EN PELLETANT LES NUAGES

Quand un souvenir d’enfance vous hante pendant plus de trente ans, quand un fantôme sème sur sa route des victimes perforées de trois trous parfaitement alignés, c’est que quelque chose ne tourne pas rond. Jean-Baptiste Adamsberg ne va donc pas bien, quand débute Sous les vents de Neptune. Il est victime de malaises récurents dont il aurait préféré ne pas trouver la cause. Son séjour au Québec avec sa brigade dans les locaux de la Banque nationale des données génétiques (cheveux, sperme, salive et autres joyeusetés) de la Gendarmerie royale du Canada devrait lui changer les idées et l’éloigner de ce juge Fulgence qui le hante.

Outre la rencontre d’écureuils de garde et des hommes du surintendant Aurèle Laliberté (qui affirme « ne pas avoir de porte de derrière »), Adamsberg va y croiser une étrange jeune femme assise sur un rocher au bord de la rivière Outaouais. Il va surtout être rattrapé par son histoire et ses cauchemars.

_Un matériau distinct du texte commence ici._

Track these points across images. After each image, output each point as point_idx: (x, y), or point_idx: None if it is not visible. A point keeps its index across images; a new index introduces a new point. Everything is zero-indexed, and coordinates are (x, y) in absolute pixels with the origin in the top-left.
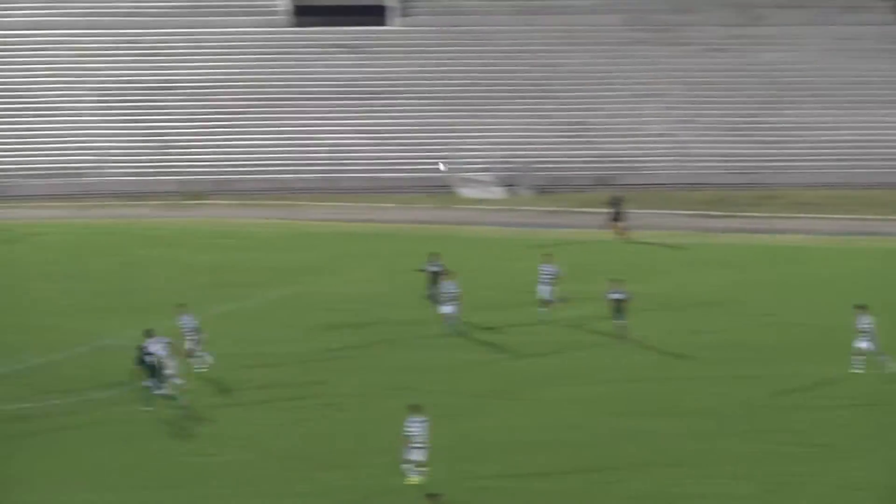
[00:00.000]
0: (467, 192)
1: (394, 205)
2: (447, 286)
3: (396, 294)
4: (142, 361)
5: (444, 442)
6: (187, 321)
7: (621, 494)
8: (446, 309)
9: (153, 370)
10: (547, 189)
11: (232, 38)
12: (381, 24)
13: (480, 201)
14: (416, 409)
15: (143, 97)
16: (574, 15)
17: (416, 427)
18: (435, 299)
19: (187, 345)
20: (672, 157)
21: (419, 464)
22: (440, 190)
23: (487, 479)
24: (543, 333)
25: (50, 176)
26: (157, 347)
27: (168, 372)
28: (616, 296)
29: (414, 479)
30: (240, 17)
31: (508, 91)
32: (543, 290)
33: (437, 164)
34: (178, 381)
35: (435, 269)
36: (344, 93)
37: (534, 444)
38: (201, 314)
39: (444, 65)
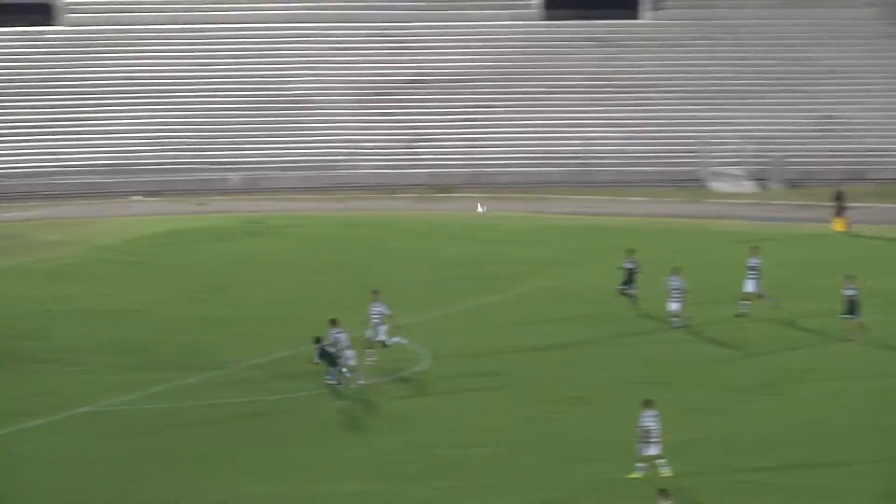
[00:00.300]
0: (718, 186)
1: (643, 198)
2: (674, 281)
3: (641, 288)
4: (323, 353)
5: (696, 436)
6: (379, 310)
7: (871, 490)
8: (673, 305)
9: (333, 361)
10: (797, 183)
11: (484, 31)
12: (633, 17)
13: (731, 195)
14: (649, 403)
15: (395, 90)
16: (826, 8)
17: (649, 421)
18: (626, 294)
19: (377, 334)
20: None
21: (656, 458)
22: (690, 184)
23: (737, 472)
24: (773, 329)
25: (303, 168)
26: (338, 338)
27: (350, 363)
28: (849, 292)
29: (637, 474)
30: (492, 10)
31: (760, 84)
32: (749, 284)
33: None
34: (355, 371)
35: (629, 266)
36: (594, 86)
37: (783, 439)
38: (451, 308)
39: (696, 58)
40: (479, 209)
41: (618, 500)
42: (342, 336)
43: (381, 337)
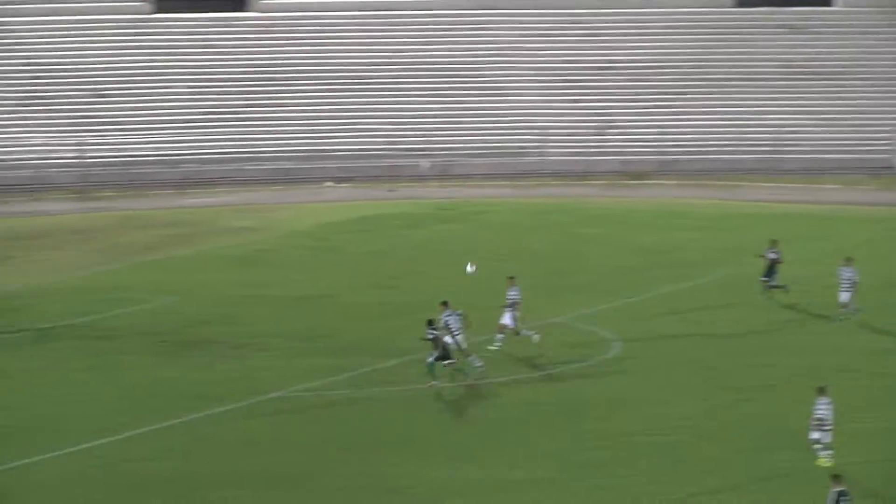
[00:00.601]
0: None
1: (835, 186)
2: (845, 272)
3: (829, 276)
4: (432, 335)
5: (878, 425)
6: (513, 295)
7: None
8: (843, 295)
9: (437, 344)
10: None
11: (675, 18)
12: (825, 4)
13: None
14: (822, 390)
15: (585, 77)
16: None
17: (822, 409)
18: (773, 287)
19: (512, 321)
20: None
21: (826, 445)
22: (883, 172)
23: None
24: None
25: (493, 155)
26: (448, 321)
27: (454, 346)
28: None
29: (825, 461)
30: None
31: None
32: None
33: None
34: (471, 358)
35: (772, 255)
36: (787, 74)
37: None
38: (643, 294)
39: (888, 45)
40: (469, 269)
41: (792, 488)
42: (452, 319)
43: (508, 321)
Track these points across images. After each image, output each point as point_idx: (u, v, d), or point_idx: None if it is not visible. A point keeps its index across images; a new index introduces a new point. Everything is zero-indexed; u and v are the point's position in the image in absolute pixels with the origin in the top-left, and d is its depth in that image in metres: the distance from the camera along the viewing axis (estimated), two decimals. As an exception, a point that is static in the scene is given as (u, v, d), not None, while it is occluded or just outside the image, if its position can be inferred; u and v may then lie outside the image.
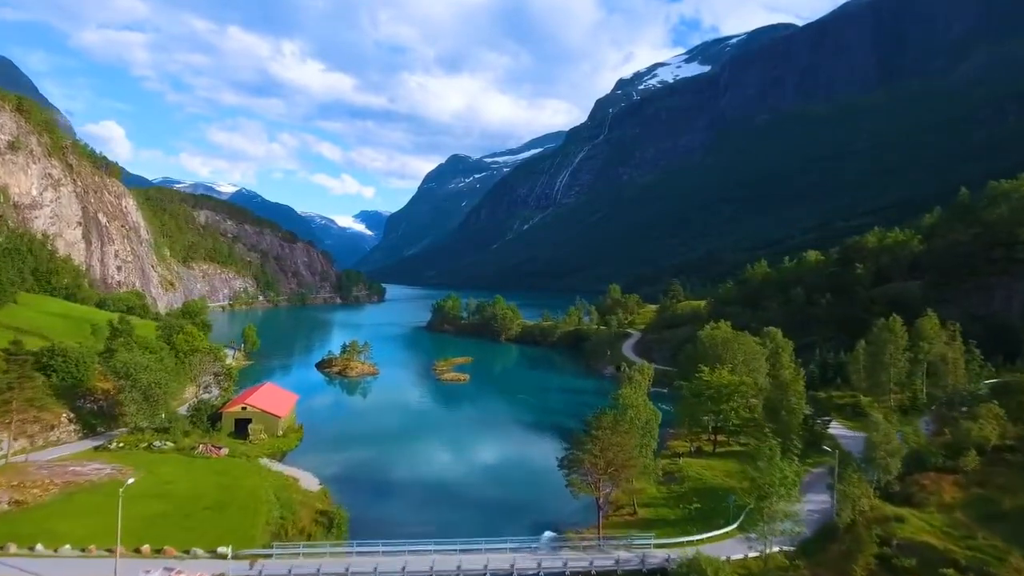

On imagine le plaisir, le goût du jeu et de la musique des mots que Fred Vargas a dû s’offrir en écrivant Sous les vents de Neptune. Outre les propos pleins de bon sens de la vieille Clémentine (« pour aimer, faut donner de soye, au lieu que pour courailler, y en a pas besoin »), on a droit à un véritable festival pendant le séjour des policiers au Québec. « Quand le boss se met en beau calvaire, il ferait trembler les arbres », « Ne fais pas rire les poissons », « tais ton bec et tente pas de leur faire accroire »... La romancière pousse ici dans ses derniers retranchements son habitude de caractériser chacun de ses personnages par des tics verbaux, et c’est un vrai régal. D’autant qu’en arrière plan, l’étrange et sinistre histoire du juge Fulgence tient particulièrement bien la route et promet de nombreux retournements de situation. Un grand cru.